Gov. Eric Holcomb noted that wrap around services were needed across Indiana and those services would be the focus in the upcoming session.
Gov. Holcomb here is what Indiana families need:
More Financial Support to Access a Quality Education
I know from experience the school choice options available in Indiana require sacrifice from families. Whether it be changing work schedules to get children to and from school because transportation is not provided or cutting back on your budget to pay the portion of tuition the school choice voucher does not cover. There are many families who can’t afford to make these sacrifices and their children are therefore trapped in failing schools.

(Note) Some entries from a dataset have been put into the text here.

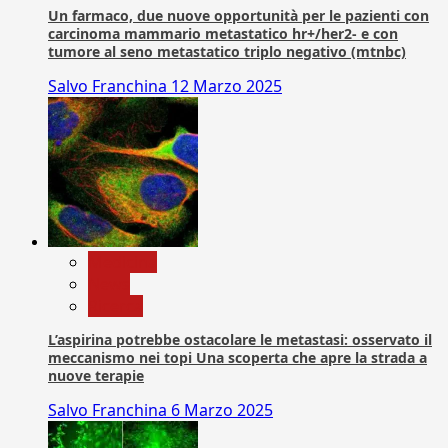
Un farmaco, due nuove opportunità per le pazienti con
carcinoma mammario metastatico hr+/her2- e con
tumore al seno metastatico triplo negativo (mtnbc)
Salvo Franchina
12 Marzo 2025
Medicina
News
Ricerca
L’aspirina potrebbe ostacolare le metastasi: osservato il
meccanismo nei topi Una scoperta che apre la strada a
nuove terapie
Salvo Franchina
6 Marzo 2025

Community Partners to Support Struggling Families
Our teachers work hard, but are not always given the tools to support our children. Teachers in our poorest communities are supplying food, school supplies and winter coats and hats with their meager salaries. We need community partners to help families meet their basic needs so teachers can fill the academic needs.
Affordable Tutoring Services
When I was first faced with finding tutoring for one of my children I found out tutoring services were not affordable. I again made a sacrifice that many families can’t make. Per the 2017 Race for Results, 90% of African American youth in our state are not proficient in math. Many teachers have their own families and we shouldn’t expect them to stay after school every day to tutor every child who needs extra help.
Easy Access to Mental Health Services
Many children have undiagnosed and untreated mental health issues. Some families don’t know where to turn for diagnosis and treatment and most simply can’t afford services. Education on signs and symptoms of possible mental health issues along with easy access is much needed in these communities.
The children in our poorest communities can learn. We just have to give them, their families, and their teachers the tools needed to succeed.